Third period was spent debating on the subject of an article that basically denied the Holocaust. Certainly the article had little evidence, but what really made me angry was the amount of people who openly said "how could someone deny the Holocaust?" or "that's bullshit, of course the Holocaust happened!" I must say, I made a pretty convincing argument stating that if we didn't listen to these kinds of points of view, the kinds that come from people that we usually shun, we're being awfully close-minded. How could anyone in that classroom say truthfully that the Holocaust did occur? Just because the entire world believes it, does it mean it has to be true?

And isn't such dangerous ignorance part of what started the Holocaust? Didn't the Aryans believe that they were so righteous and so much more inferior than everyone else that they forgot to question reality? Wasn't it the blind belief in a history, in a moral code which no one thought of for themselves, but instead was passed onto them by a totalitarian dictator? I made some people pretty upset, I must say. I'm sorry I made them upset, and that they had to feel that way. But I'm not sorry for what I said. Needless to say, I didn't believe the revisionist article myself.

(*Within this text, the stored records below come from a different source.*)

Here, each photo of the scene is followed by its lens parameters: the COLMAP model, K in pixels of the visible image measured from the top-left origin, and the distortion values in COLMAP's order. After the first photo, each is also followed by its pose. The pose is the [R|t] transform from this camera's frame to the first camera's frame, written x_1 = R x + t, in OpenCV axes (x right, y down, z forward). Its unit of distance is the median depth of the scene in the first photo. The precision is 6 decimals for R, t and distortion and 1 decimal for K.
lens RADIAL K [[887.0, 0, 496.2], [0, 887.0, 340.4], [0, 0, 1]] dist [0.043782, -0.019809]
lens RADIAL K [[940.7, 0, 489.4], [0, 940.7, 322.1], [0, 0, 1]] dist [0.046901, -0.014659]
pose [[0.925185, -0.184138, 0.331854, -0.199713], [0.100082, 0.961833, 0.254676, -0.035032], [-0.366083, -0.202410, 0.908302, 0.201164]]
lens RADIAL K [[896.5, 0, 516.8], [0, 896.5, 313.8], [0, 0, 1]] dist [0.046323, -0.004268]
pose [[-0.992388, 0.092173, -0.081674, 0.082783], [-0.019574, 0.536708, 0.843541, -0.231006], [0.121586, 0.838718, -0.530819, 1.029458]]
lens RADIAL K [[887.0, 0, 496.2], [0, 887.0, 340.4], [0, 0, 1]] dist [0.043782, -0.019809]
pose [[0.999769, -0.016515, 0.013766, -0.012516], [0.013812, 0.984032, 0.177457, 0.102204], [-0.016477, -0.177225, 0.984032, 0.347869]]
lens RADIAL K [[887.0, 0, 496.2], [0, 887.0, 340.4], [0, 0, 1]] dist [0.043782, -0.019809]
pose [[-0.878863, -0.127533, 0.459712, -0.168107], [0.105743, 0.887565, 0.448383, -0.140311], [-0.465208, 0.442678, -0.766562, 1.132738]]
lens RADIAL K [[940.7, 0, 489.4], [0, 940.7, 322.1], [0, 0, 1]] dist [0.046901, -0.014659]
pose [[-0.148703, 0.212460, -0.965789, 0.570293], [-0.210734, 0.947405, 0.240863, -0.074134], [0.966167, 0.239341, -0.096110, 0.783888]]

After school I walked with Sasha to his house in the cold, slippery snow. Stopped by John's Convenience Store to pick up some gum. The cashier accused me of trying to steal twice, and then he warned Sasha that "you better start watch step next time you come by." I walked out with no gum, but some powdered donuts containing 40% of my daily value in saturated fat. The remainder of the walk I could feel my arteries clogging up. Got to his house, played his Gamecube for a bit, then got picked up. I returned home, sliced up some bread and poured some olive oil. Then I sat down at my computer and checked my email. Xanga - Your Subscriptions Digest.

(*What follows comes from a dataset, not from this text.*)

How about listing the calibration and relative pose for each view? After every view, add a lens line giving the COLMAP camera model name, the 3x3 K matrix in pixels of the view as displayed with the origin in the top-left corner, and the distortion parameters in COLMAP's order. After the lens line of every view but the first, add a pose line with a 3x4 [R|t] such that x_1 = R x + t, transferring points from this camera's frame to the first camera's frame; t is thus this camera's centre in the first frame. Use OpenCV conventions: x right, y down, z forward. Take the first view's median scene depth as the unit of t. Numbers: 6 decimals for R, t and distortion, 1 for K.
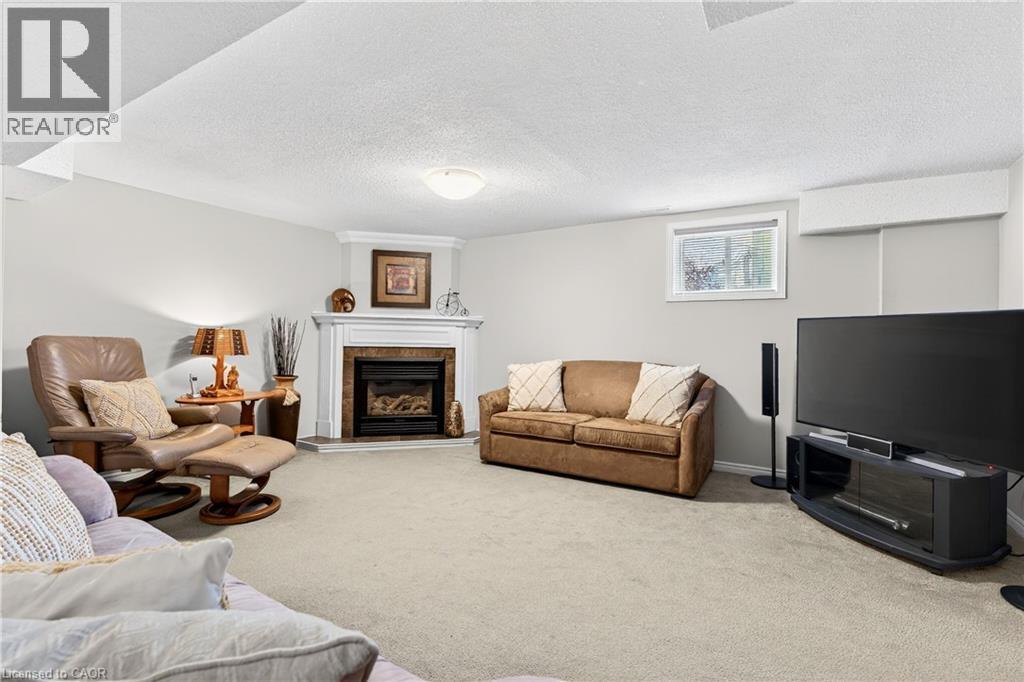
lens RADIAL K [[461.1, 0, 508.8], [0, 461.1, 336.6], [0, 0, 1]] dist [0.000637, -0.000304]
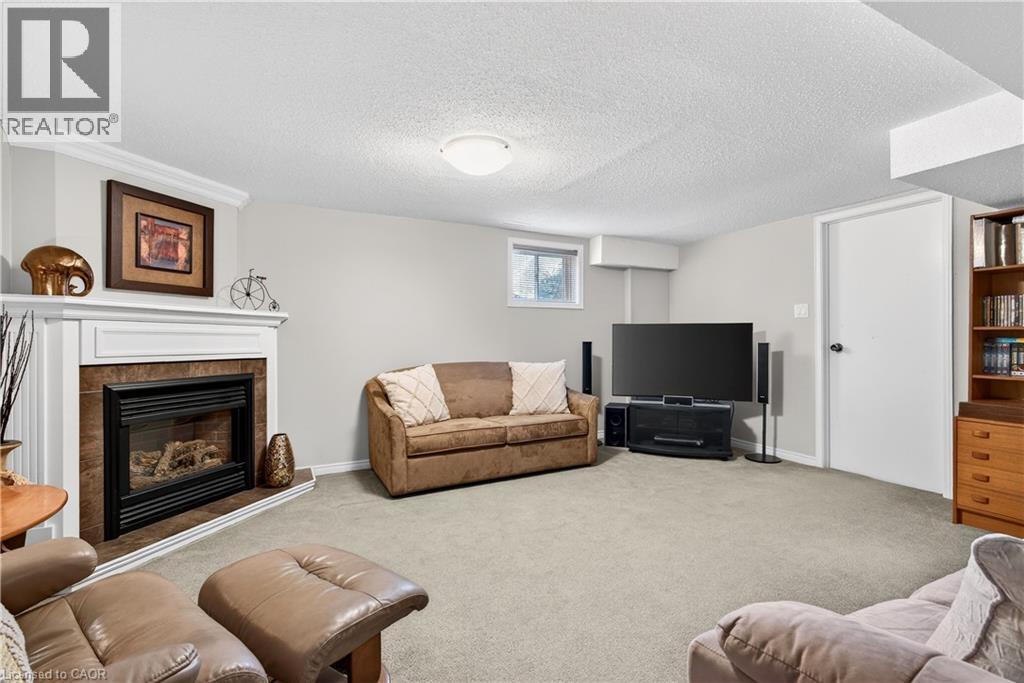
lens RADIAL K [[461.1, 0, 506.6], [0, 461.1, 339.4], [0, 0, 1]] dist [0.000637, -0.000304]
pose [[0.527631, -0.016585, 0.849312, -0.529611], [0.007997, 0.999862, 0.014557, -0.010071], [-0.849436, -0.000889, 0.527691, 0.349442]]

Oh yes, Xanga, that old thing. Anyways, I opened it up, got signed on, and started to read 2-year-old posts that had been formulated out of apathy and stupidity. There was a time I said "toodles." There was a time I was so into opera that I went and saw as many as I could. There was a time I tried to phish passwords off my friends just to see if they would take the bait, then I'd shove it in their face and laugh. There was a time I thought that "zomfgroflmfao" should have been in the OED.

I realized how much I missed being a 9th grader.